From Marie Curie, the first double Nobel laureate, to Quarraisha Abdool Karim, who has spent over 25 years researching how HIV/AIDS is spread in South Africa - women have been making groundbreaking discoveries in science for centuries.
At Worldwide Cancer Research, we pride ourselves on the inspiring, strong and passionate women who are part of Team Worldwide – including the many female researchers around the world who are working tirelessly to start bold new cancer research and find new cures.
One such inspiring researcher is Dr Raysa Khan, a Research Fellow in Medicinal Chemistry at the University of Sussex. However, Raysa’s scientific pursuit has not always been easy, and she knows all too well the difficulties women can face when it comes to pursuing a career in science:
“I was born into a Bangladeshi family, and where I come from, being a female scientist is certainly not common. When my family eventually migrated to Sweden, I felt an instant difference and am grateful for all the opportunities that followed.

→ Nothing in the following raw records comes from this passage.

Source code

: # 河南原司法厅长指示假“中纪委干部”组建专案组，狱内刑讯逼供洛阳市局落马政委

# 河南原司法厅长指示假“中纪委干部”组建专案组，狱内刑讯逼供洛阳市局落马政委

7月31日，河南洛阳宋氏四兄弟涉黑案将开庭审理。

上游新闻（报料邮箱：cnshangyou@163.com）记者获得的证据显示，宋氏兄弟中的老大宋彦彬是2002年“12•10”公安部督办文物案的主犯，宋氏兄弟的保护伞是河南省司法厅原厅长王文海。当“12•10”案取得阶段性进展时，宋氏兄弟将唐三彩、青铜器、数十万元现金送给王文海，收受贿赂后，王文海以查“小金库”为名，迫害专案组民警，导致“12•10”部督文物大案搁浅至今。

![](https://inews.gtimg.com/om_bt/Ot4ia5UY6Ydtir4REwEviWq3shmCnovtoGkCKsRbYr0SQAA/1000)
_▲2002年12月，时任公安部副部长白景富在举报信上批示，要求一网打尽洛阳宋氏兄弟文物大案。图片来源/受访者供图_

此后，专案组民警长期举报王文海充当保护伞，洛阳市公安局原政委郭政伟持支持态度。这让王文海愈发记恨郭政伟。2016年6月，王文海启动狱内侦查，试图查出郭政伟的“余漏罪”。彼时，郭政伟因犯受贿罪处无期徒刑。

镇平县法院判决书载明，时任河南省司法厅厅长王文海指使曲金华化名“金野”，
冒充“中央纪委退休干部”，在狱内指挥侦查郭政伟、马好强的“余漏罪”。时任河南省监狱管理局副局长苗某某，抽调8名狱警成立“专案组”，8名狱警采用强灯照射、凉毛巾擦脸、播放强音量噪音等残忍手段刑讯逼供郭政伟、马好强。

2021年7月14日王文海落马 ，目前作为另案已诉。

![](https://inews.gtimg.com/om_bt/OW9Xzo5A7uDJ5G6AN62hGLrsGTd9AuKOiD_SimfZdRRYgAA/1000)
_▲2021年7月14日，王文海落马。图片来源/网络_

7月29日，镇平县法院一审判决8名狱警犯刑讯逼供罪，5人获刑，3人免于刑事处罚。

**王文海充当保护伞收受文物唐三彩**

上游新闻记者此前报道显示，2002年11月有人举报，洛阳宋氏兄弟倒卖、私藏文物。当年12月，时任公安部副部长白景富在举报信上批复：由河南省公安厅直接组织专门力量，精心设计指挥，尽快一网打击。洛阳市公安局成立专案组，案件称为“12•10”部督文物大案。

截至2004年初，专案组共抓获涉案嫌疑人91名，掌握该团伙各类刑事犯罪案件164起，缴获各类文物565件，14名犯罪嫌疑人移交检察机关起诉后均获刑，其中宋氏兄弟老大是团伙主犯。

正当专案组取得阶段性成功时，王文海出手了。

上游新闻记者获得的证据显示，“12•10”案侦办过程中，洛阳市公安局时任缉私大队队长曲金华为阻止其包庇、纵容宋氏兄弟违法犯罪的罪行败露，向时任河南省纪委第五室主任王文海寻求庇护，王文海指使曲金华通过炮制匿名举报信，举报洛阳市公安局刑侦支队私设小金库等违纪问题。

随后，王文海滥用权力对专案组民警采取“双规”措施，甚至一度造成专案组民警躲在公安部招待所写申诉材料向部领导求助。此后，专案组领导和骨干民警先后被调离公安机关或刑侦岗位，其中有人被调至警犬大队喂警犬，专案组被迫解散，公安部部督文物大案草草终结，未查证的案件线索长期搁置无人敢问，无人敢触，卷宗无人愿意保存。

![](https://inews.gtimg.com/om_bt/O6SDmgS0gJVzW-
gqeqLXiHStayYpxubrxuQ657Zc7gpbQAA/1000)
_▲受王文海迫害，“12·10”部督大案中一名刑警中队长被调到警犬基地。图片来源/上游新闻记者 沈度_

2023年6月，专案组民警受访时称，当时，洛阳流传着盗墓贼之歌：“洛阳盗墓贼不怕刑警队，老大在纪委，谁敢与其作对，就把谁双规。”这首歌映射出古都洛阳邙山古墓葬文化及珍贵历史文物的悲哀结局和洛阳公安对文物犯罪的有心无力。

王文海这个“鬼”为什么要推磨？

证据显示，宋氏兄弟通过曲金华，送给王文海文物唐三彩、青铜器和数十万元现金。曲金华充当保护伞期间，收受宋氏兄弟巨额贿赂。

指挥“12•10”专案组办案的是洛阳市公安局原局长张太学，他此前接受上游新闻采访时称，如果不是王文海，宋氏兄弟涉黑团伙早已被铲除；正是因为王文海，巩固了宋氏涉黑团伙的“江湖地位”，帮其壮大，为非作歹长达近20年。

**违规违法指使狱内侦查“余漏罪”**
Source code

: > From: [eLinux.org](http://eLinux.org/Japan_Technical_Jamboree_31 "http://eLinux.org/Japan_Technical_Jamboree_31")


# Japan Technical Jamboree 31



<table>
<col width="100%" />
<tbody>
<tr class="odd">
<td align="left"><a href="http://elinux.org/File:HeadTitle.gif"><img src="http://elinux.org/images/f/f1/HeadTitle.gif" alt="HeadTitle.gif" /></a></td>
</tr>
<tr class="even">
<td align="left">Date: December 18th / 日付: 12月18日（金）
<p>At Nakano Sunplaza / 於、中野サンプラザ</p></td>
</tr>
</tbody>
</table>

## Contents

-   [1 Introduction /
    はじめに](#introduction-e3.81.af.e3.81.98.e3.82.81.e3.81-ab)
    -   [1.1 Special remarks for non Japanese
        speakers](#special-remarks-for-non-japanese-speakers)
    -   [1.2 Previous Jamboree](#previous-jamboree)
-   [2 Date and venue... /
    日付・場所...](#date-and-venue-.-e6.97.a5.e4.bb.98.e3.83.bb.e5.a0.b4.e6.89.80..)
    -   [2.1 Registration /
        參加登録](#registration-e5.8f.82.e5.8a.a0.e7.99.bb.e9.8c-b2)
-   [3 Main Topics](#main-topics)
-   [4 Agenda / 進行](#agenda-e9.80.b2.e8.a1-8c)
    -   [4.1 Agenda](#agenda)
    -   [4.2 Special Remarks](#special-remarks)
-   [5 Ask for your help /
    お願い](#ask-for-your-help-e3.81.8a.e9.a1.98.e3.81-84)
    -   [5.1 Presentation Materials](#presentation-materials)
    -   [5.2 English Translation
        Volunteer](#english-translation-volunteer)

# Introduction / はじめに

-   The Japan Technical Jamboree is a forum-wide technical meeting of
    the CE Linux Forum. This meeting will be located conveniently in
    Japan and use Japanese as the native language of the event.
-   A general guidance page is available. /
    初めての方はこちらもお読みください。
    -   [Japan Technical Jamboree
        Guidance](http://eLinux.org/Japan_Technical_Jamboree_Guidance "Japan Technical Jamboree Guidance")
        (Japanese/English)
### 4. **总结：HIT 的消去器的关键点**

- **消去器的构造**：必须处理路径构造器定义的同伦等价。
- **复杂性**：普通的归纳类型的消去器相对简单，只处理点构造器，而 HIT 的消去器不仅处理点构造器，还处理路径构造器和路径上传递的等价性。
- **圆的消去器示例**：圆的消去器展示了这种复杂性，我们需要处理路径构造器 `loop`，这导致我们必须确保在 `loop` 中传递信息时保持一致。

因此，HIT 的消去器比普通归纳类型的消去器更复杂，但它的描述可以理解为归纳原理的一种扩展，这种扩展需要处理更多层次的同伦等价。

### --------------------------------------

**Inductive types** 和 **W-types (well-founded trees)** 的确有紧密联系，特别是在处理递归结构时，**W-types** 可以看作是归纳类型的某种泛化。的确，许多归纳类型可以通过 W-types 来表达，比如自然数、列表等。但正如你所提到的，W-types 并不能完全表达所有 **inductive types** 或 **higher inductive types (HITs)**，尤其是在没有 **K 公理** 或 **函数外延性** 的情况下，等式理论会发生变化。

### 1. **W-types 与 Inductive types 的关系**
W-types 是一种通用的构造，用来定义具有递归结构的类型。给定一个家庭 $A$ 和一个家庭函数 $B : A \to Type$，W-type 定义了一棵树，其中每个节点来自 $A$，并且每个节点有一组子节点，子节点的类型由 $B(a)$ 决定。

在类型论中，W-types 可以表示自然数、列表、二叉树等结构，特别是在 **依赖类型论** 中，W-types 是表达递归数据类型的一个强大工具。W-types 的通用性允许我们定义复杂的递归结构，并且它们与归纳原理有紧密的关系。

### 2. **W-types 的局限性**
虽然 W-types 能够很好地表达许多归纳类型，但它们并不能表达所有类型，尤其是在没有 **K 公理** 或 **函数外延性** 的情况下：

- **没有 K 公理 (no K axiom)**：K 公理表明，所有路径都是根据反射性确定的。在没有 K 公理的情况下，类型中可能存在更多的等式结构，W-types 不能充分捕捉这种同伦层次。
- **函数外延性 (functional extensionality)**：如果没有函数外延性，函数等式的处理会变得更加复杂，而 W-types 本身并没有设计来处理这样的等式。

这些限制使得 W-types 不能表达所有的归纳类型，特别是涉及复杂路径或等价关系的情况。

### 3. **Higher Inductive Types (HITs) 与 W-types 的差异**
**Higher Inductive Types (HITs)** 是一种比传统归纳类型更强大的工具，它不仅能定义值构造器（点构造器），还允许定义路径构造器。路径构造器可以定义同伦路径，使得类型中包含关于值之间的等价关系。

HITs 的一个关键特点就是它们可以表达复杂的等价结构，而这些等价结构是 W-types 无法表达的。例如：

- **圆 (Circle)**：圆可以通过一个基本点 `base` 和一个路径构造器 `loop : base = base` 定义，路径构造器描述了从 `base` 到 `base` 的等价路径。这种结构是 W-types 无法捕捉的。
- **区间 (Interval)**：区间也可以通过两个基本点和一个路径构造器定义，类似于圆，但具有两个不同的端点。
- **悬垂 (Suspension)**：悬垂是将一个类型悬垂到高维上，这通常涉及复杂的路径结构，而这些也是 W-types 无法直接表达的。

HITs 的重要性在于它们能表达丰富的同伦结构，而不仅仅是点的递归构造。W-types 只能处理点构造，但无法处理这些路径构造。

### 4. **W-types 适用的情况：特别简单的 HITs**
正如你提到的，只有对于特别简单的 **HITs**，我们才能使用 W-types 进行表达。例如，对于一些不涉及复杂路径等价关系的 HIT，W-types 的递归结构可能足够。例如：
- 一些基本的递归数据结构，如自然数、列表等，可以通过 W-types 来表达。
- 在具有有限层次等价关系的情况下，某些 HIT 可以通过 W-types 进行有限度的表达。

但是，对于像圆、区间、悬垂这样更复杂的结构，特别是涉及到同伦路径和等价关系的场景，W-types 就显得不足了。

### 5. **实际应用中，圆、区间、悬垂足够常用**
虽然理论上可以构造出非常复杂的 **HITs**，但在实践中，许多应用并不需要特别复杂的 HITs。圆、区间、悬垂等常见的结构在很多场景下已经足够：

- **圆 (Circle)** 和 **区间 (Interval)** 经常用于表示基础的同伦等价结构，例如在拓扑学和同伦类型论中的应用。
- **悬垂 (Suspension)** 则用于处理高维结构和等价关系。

“But women pursuing higher professional occupations are still far less common than men across the globe. And particularly when it comes to STEMM (Science, Technology, Engineering, Maths and Medicine) one can’t help but notice that even in this day and age, women are highly under-represented.
“There are tons of opportunities out there to thrive in a scientific career – I believe we should embrace every opportunity to engage and showcase our capabilities. By combining scientific curiosity with dedication and hard work, my goal is to make a real impact on cancer research in the future.”